Although participants were able to watch the instructional video to appropriately fit the carrier as many times as they wanted, it was observed that many had questions as to the correctness of the fit of the carrier. The research team did not provide the participants with input regarding the fit of the carrier, but future studies should consider using a certified babywearing instructor to check for appropriate positioning of the carrier. Similar to the documented benefits of a lactation consultant for postpartum nursing mothers on breastfeeding duration and success,34 appropriate in-person babywearing instructions to new mothers or caregivers may further improve the biomechanical advantage provided by baby carriers.
In addition, a variety of carrier types and carrying styles exist in the marketplace: unstructured slings, structured carriers, forward-facing and inward-facing carriers, backpack carriers, and more. The carrier used in this study was chosen in part because it is a commonly used device and has been named a “hip-healthy” carrier by the International Hip Dysplasia Institute as the design may optimize the hip positioning of infants. Furthermore, front-carrying of infants has been shown to result in fewer musculoskeletal problems for the caregiver than back-carrying of infants, possibly due to the weight distribution of front-carrying being similar to that during pregnancy.24 Although no previous research has been done on the impact of carrier type on balance parameters of the caregiver during standing, the results of our study suggest that symmetric front-carrying with a soft-structured infant carrier may play an important role in reducing the biomechanical impact of holding an infant during prolonged standing, particularly for those females who develop LBP. Clinically, providers should consider how baby-carrying method may impact their individual patients, particularly those who may be susceptible to back pain.
Future studies should expand upon our prolonged standing pilot study to examine the impact of the many different infant-carrying methods on a variety of activities of daily living.

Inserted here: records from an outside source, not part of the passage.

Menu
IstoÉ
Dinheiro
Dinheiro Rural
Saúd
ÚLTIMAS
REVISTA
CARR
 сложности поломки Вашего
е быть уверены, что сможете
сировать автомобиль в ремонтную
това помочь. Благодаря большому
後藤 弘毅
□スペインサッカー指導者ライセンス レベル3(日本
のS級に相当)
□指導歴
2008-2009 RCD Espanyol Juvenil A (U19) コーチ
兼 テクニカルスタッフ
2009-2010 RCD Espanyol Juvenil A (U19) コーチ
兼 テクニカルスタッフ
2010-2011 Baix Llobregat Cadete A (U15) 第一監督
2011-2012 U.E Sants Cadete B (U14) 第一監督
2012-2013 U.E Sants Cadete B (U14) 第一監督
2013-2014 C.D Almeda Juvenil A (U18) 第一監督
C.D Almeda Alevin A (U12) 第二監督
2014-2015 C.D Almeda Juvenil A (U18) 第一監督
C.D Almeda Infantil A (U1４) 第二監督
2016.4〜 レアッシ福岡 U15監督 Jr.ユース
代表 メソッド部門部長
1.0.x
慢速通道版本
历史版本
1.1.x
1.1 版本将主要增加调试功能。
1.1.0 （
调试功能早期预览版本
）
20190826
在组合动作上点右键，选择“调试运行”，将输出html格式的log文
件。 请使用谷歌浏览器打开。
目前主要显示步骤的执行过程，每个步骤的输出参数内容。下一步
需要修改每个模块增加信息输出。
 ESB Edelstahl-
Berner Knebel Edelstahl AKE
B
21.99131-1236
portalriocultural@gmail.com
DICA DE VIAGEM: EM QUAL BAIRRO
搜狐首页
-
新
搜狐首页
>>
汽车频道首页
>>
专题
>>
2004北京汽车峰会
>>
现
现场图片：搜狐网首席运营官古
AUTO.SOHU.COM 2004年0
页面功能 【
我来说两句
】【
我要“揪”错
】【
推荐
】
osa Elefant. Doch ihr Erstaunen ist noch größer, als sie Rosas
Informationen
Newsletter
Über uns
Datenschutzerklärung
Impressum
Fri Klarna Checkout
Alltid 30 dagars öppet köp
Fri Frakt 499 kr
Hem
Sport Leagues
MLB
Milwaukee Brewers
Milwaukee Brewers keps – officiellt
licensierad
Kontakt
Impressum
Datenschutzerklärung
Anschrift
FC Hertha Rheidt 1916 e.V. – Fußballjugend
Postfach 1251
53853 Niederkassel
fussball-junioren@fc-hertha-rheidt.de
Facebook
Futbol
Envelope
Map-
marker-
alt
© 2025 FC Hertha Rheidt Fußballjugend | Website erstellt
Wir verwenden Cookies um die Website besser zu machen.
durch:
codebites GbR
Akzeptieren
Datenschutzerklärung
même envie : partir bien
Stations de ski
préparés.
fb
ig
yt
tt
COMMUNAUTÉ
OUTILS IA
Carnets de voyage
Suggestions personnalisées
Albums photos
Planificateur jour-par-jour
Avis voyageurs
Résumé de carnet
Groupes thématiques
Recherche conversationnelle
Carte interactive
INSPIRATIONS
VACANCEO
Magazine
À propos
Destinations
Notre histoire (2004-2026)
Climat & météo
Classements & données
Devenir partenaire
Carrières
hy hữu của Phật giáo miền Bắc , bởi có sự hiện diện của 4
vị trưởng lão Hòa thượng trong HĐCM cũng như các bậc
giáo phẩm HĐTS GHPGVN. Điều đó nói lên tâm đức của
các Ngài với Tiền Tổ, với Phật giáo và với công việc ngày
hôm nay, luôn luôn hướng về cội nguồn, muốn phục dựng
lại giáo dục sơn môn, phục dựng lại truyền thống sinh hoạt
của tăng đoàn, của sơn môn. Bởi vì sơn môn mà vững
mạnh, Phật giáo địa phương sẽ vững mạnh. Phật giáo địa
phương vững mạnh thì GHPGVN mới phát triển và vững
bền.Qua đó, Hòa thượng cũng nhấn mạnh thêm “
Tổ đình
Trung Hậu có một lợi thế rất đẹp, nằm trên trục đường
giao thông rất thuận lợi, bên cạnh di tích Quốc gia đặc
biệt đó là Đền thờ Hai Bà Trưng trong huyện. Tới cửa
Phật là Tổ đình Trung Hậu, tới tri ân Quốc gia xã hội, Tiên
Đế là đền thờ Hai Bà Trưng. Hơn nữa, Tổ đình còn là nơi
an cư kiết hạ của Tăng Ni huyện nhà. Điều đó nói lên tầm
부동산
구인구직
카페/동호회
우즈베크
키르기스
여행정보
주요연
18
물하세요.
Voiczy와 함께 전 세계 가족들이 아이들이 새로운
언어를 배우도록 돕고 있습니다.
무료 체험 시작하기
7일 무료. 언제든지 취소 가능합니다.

As our sample size limited our interpretation of pain results, future studies could incorporate individuals with LBP. It is also critical to study postpartum mothers carrying infants, as this population is most likely to be impacted by infant-carrying methods. Finally, as more males and grandparents are becoming primary caregivers of infants, this study should be expanded to also include these populations.
Regardless of the biomechanical cost, mothers will continue holding and transporting infants until the end of time. The results of this study suggest that babywearing may offer the caregiver a biomechanically advantageous way to hold infants during prolonged standing, particularly for those who develop pain.